An Automatic K-Means Clustering Algorithm of GPS Data Combining a Novel Niche Genetic Algorithm with Noise and Density

作者:Zhou, Xiangbing*; Gu, Jianggang; Shen, Shaopeng; Ma, Hongjiang; Miao, Fang; Zhang, Hua; Gong, Huaming
来源:ISPRS International Journal of Geo-Information, 2017, 6(12): 392.
DOI:10.3390/ijgi6120392

摘要

Rapidly growing Global Positioning System (GPS) data plays an important role in trajectory and their applications (e.g., GPS-enabled smart devices). In order to employ K-means to mine the better origins and destinations (OD) behind the GPS data and overcome its shortcomings including slowness of convergence, sensitivity to initial seeds selection, and getting stuck in a local optimum, this paper proposes and focuses on a novel niche genetic algorithm (NGA) with density and noise for K-means clustering (NoiseClust). In NoiseClust, an improved noise method and K-means++ are proposed to produce the initial population and capture higher quality seeds that can automatically determine the proper number of clusters, and also handle the different sizes and shapes of genes. A density-based method is presented to divide the number of niches, with its aim to maintain population diversity. Adaptive probabilities of crossover and mutation are also employed to prevent the convergence to a local optimum.
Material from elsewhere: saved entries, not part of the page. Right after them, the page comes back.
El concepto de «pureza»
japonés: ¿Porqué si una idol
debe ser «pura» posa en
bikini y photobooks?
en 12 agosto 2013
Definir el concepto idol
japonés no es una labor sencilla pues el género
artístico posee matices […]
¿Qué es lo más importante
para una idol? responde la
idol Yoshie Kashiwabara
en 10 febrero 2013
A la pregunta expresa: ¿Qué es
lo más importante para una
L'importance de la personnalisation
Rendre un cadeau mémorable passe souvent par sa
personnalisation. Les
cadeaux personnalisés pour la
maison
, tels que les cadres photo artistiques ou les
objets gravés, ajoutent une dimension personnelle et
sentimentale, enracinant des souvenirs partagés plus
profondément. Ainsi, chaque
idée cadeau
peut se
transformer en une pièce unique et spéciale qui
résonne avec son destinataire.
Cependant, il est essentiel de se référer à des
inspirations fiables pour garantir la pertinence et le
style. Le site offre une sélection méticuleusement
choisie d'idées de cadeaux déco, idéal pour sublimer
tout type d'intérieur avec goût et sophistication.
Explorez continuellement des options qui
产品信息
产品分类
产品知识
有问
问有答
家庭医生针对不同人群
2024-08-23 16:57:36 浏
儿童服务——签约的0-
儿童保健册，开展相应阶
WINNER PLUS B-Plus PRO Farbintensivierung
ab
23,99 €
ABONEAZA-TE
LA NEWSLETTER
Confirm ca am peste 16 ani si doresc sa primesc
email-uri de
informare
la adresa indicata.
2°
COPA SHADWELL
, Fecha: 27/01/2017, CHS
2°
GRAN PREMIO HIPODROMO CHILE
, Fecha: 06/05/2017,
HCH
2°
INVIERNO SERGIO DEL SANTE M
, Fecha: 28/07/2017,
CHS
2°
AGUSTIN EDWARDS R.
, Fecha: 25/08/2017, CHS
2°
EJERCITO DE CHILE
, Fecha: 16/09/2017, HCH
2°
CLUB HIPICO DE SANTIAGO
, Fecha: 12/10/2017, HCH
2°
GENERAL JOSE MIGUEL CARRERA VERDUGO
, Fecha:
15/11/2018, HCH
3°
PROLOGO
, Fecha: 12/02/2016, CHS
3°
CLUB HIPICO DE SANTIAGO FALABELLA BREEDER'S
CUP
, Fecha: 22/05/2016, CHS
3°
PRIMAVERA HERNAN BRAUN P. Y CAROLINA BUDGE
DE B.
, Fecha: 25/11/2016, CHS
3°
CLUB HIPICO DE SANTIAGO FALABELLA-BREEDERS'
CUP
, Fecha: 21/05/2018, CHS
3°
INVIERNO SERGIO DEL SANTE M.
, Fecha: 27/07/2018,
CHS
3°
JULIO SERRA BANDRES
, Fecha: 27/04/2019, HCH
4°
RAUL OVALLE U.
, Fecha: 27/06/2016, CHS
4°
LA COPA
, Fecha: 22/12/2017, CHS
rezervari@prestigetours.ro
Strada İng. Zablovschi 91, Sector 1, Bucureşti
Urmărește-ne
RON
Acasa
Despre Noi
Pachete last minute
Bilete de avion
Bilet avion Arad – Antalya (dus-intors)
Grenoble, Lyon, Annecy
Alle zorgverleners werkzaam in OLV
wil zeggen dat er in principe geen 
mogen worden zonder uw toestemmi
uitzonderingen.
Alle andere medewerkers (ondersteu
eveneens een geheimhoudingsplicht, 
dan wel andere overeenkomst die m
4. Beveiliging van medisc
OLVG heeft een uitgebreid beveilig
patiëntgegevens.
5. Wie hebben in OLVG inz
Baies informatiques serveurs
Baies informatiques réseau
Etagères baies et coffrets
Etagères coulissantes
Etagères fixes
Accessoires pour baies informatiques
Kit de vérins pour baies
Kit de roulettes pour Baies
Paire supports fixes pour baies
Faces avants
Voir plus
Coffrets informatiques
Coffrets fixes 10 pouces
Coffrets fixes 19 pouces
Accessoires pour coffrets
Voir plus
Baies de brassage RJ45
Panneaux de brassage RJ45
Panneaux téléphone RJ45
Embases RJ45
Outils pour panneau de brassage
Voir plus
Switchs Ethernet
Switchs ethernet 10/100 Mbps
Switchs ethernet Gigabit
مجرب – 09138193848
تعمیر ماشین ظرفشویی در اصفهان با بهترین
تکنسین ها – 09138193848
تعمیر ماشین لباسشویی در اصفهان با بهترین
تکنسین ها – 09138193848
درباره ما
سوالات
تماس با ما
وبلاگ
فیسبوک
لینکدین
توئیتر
Finally, the centers (the best chromosome) are obtained and then fed into the K-means as initial seeds to generate even higher quality clustering results by allowing the initial seeds to readjust as needed. Experimental results based on taxi GPS data sets demonstrate that NoiseClust has high performance and effectiveness, and easily mine the city's situations in four taxi GPS data sets.